Der Schweizer Bundespräsident Guy Parmelin beim Besuch der Unglücksstelle in Crans-Montana. (Foto: Harold Cunningham/Getty Images)

Im Zentrum steht vorerst aber die Frage, warum es gebrannt hat. Es gibt viele Gerüchte. Zunächst ist von Pyrotechnik die Rede, dann von Wunderkerzen. Noch haben die Behörden keine Ursache bekannt gegeben – sie wird forensisch untersucht. Aber: „Der ganze Raum hat Feuer gefangen“, sagt Pilloud.

Während die Behörden und Krankenhäuser mit Hochdruck daran arbeiten, die Brandopfer zu identifizieren und die Schwerverletzten zu betreuen, spürt man in Crans-Montana auch große Solidarität. Viele Lokale an der Rue Centrale sind am Donnerstag geschlossen. Die wenigen, die geöffnet sind, werden zum Treffpunkt für die Einheimischen.

„Geht’s dir gut?“, fragt ein Mann die Besitzerin des Cafés und Restaurants „Plaza“, keine 200 Meter von der Bar „Constellation“ entfernt.
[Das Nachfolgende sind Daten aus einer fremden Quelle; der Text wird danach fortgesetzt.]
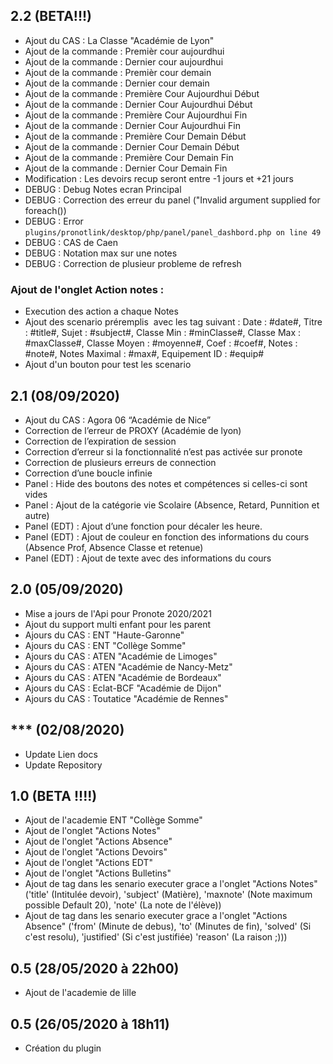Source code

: ## 2.2 (BETA!!!)
- Ajout du CAS : La Classe "Académie de Lyon"
- Ajout de la commande : Premièr cour aujourdhui
- Ajout de la commande : Dernier cour aujourdhui
- Ajout de la commande : Premièr cour demain
- Ajout de la commande : Dernier cour demain
- Ajout de la commande : Première Cour Aujourdhui Début
- Ajout de la commande : Dernier Cour Aujourdhui Début
- Ajout de la commande : Première Cour Aujourdhui Fin
- Ajout de la commande : Dernier Cour Aujourdhui Fin
- Ajout de la commande : Première Cour Demain Début
- Ajout de la commande : Dernier Cour Demain Début
- Ajout de la commande : Première Cour Demain Fin
- Ajout de la commande : Dernier Cour Demain Fin
- Modification : Les devoirs recup seront entre -1 jours et +21 jours
- DEBUG : Debug Notes ecran Principal
- DEBUG : Correction  des erreur du panel ("Invalid argument supplied for foreach())
- DEBUG : Error `plugins/pronotlink/desktop/php/panel/panel_dashbord.php on line 49`
- DEBUG : CAS de Caen
- DEBUG : Notation max sur une notes
- DEBUG : Correction  de plusieur probleme de refresh

### Ajout de l'onglet Action notes : 
- Execution des action a chaque Notes
- Ajout des scenario préremplis  avec les tag suivant :  Date : #date#, Titre : #title#, Sujet : #subject#, Classe Min : #minClasse#, Classe Max : #maxClasse#, Classe Moyen : #moyenne#, Coef : #coef#, Notes : #note#, Notes Maximal : #max#, Equipement ID : #equip#
- Ajout d'un bouton pour test les scenario


## 2.1 (08/09/2020)
- Ajout du CAS : Agora 06 “Académie de Nice”
- Correction de l’erreur de PROXY (Académie de lyon)
- Correction de l’expiration de session
- Correction d’erreur si la fonctionnalité n’est pas activée sur pronote
- Correction de plusieurs erreurs de connection
- Correction d’une boucle infinie
- Panel : Hide des boutons des notes et compétences si celles-ci sont vides
- Panel : Ajout de la catégorie vie Scolaire (Absence, Retard, Punnition et autre)
- Panel (EDT) : Ajout d’une fonction pour décaler les heure.
- Panel (EDT) : Ajout de couleur en fonction des informations du cours (Absence Prof, Absence Classe et retenue)
- Panel (EDT) : Ajout de texte avec des informations du cours

## 2.0 (05/09/2020)
- Mise a jours de l'Api pour Pronote 2020/2021
- Ajout du support multi enfant pour les parent
- Ajours du CAS : ENT "Haute-Garonne"
- Ajours du CAS : ENT "Collège Somme"
- Ajours du CAS : ATEN "Académie de Limoges"
- Ajours du CAS : ATEN "Académie de Nancy-Metz"
- Ajours du CAS : ATEN "Académie de Bordeaux"
- Ajours du CAS : Eclat-BCF "Académie de Dijon"
- Ajours du CAS : Toutatice "Académie de Rennes"


## *** (02/08/2020)
- Update Lien docs
- Update Repository

## 1.0 (BETA !!!!)
- Ajout de l'academie ENT "Collège Somme"
- Ajout de l'onglet "Actions Notes"
- Ajout de l'onglet "Actions Absence"
- Ajout de l'onglet "Actions Devoirs"
- Ajout de l'onglet "Actions EDT"
- Ajout de l'onglet "Actions Bulletins"
- Ajout de tag dans les senario executer grace a l'onglet "Actions Notes" ('title' (Intitulée devoir), 'subject' (Matière), 'maxnote' (Note maximum possible Default 20), 'note' (La note de l'élève))
- Ajout de tag dans les senario executer grace a l'onglet "Actions Absence" ('from' (Minute de debus), 'to' (Minutes de fin), 'solved' (Si c'est resolu), 'justified' (Si c'est justifiée) 'reason' (La raison ;)))

## 0.5 (28/05/2020 à 22h00)
- Ajout de l'academie de lille

## 0.5 (26/05/2020 à 18h11)
- Création du plugin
Immer wieder kommen Bekannte vorbei, um nach ihr zu fragen. „Mir geht es okay“, sagt sie, man umarmt sich, tröstet einander. Mit den Medien länger sprechen will sie nicht. „Bin zu aufgewühlt“. Und schließlich müsse sie ihre Gäste bedienen.

Der Betrieb in Crans-Montana geht dann doch weiter. Zumindest ein Stück weit. Vor dem „Plaza“ pilgern Schneesportler mit Skiern auf der Schulter am Absperrband vorbei in Richtung Gondelbahn. Vorbei an jenen Menschen, die ungläubig in Richtung der Unglücksbar blicken. Eine Frau bleibt kurz am Absperrband stehen, bekreuzigt sich. Dann geht sie weiter.